In an effort to promote diversity and change perspectives about different people and cultures, NOVA’s Alexandria Campus hosted its second Human Library Project event October 25 and 26. Technology Innovation in Learning and Teaching (TILT) organized the event, which was sponsored by Student Life.
This year’s library consisted of 35 human books; the books are people who have volunteered their time and their stories to challenge prejudice through respectful conversation with members of the public. Human books included students, faculty, staff and community leaders who were interested in sharing their unique stories with other people.
Media Specialist Patricia Cooper explained that TILT put together a committee to help organize and prepare for the Human Library Project. The event used as a foundation the Joel ben Izzy quote “It’s impossible to hate someone once you’ve learned their story.” Cooper said this type of event is important to the learning process and can be used to encourage people to overcome prejudices and inspire students and the community to think differently.

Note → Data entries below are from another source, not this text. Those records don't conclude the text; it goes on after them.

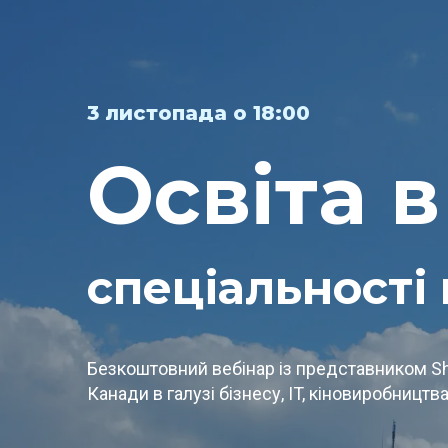
3 листопада о 18:00
Освіта в
спеціальності
Безкоштовний вебінар із представником Sh
Канади в галузі бізнесу, IT, кіновиробництва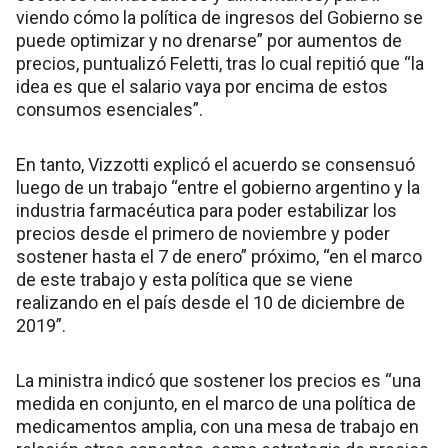
viendo cómo la política de ingresos del Gobierno se
puede optimizar y no drenarse” por aumentos de
precios, puntualizó Feletti, tras lo cual repitió que “la
idea es que el salario vaya por encima de estos
consumos esenciales”.
En tanto, Vizzotti explicó el acuerdo se consensuó
luego de un trabajo “entre el gobierno argentino y la
industria farmacéutica para poder estabilizar los
precios desde el primero de noviembre y poder
sostener hasta el 7 de enero” próximo, “en el marco
de este trabajo y esta política que se viene
realizando en el país desde el 10 de diciembre de
2019”.
La ministra indicó que sostener los precios es “una
medida en conjunto, en el marco de una política de
medicamentos amplia, con una mesa de trabajo en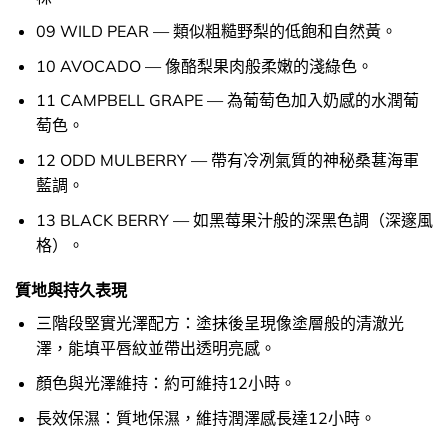
09 WILD PEAR — 類似粗糙野梨的低飽和自然黃。
10 AVOCADO — 像酪梨果肉般柔嫩的淺綠色。
11 CAMPBELL GRAPE — 為葡萄色加入奶感的水潤葡
萄色。
12 ODD MULBERRY — 帶有冷冽氣質的神秘桑葚海軍
藍調。
13 BLACK BERRY — 如黑莓果汁般的深黑色調（深邃風
格）。
質地與持久表現
三階段堅實光澤配方：塗抹後呈現像塗層般的清澈光
澤，能填平唇紋並帶出透明亮感。
顏色與光澤維持：約可維持12小時。
長效保濕：質地保濕，維持潤澤感長達12小時。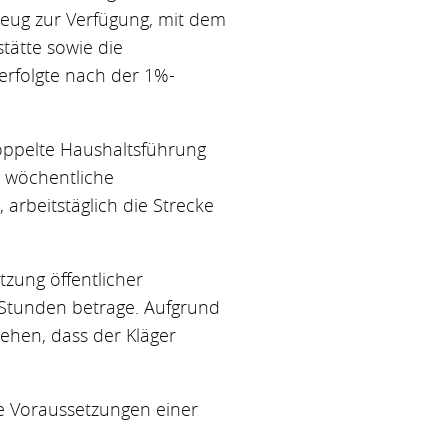
rzeug zur Verfügung, mit dem
tätte sowie die
erfolgte nach der 1%-
oppelte Haushaltsführung
 wöchentliche
arbeitstäglich die Strecke
zung öffentlicher
 Stunden betrage. Aufgrund
ehen, dass der Kläger
e Voraussetzungen einer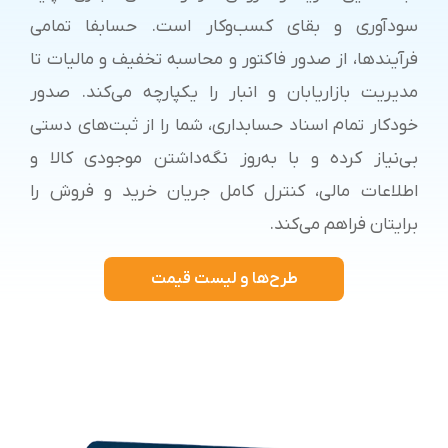
سودآوری و بقای کسب‌وکار است. حسابفا تمامی
فرآیندها، از صدور فاکتور و محاسبه تخفیف و مالیات تا
مدیریت بازاریابان و انبار را یکپارچه می‌کند. صدور
خودکار تمام اسناد حسابداری، شما را از ثبت‌های دستی
بی‌نیاز کرده و با به‌روز نگه‌داشتن موجودی کالا و
اطلاعات مالی، کنترل کامل جریان خرید و فروش را
برایتان فراهم می‌کند.
طرح‌ها و لیست قیمت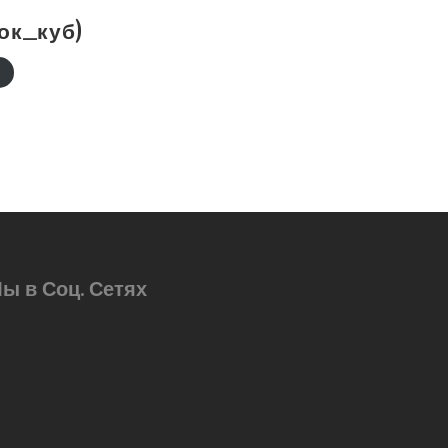
ок_куб)
ы в Соц. Сетях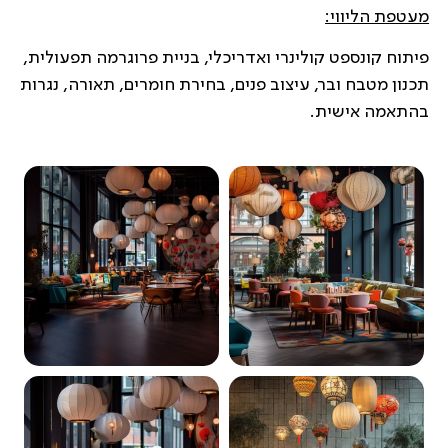
מעטפת הליווי:
פיתוח קונספט קולינרי ואדריכלי, בניית פרוגרמה תפעולית,
תכנון מטבח ובר, עיצוב פנים, בחירת חומרים, תאורה, נגרות
בהתאמה אישית.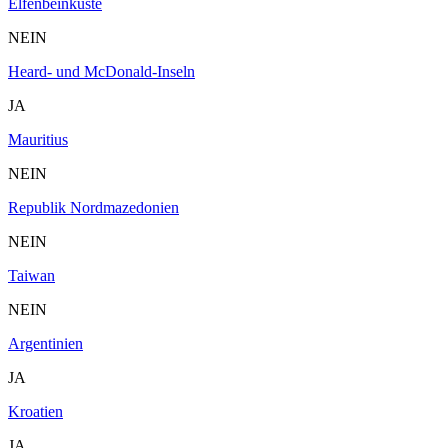
Elfenbeinküste
NEIN
Heard- und McDonald-Inseln
JA
Mauritius
NEIN
Republik Nordmazedonien
NEIN
Taiwan
NEIN
Argentinien
JA
Kroatien
JA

“This event came about because one of my colleagues mentioned that she heard about it at a conference,” Cooper said. “When she mentioned it, I said ‘We have to do this on our campus.’ I think it’s important because we have such a diverse population on our campus, and everybody has a story. I just thought this would be the opportunity for everyone to get to know people in the NOVA community and to get to know people who have experienced some form of discrimination or bias. And some of them just want to share an inspiring story, something they want to use to inspire others.”
Second-year NOVA student Beatriz Varela said it is important and interesting to hear from different people who have lived in other countries and who have endured various circumstances.
“I think students can learn that you can’t hate someone once you know their history, just like the quote says,” Varela said. “All of these people have something important to teach us, but a lot of people judge a book by its cover.”
This year’s books included Jerry Massie, an investigator for the Dr. Martin Luther King, Jr., assassination; Missouri Congressman Emanuel Cleaver, II, who represents Ferguson; Rev. Samuel Nixon, Jr., who spoke about the civil rights movement; and living legends of Alexandria Bill Euile and Char McCargo-Bah. Throughout the two-day event, a number of faculty, staff and students also volunteered as human books to share their experiences with the community.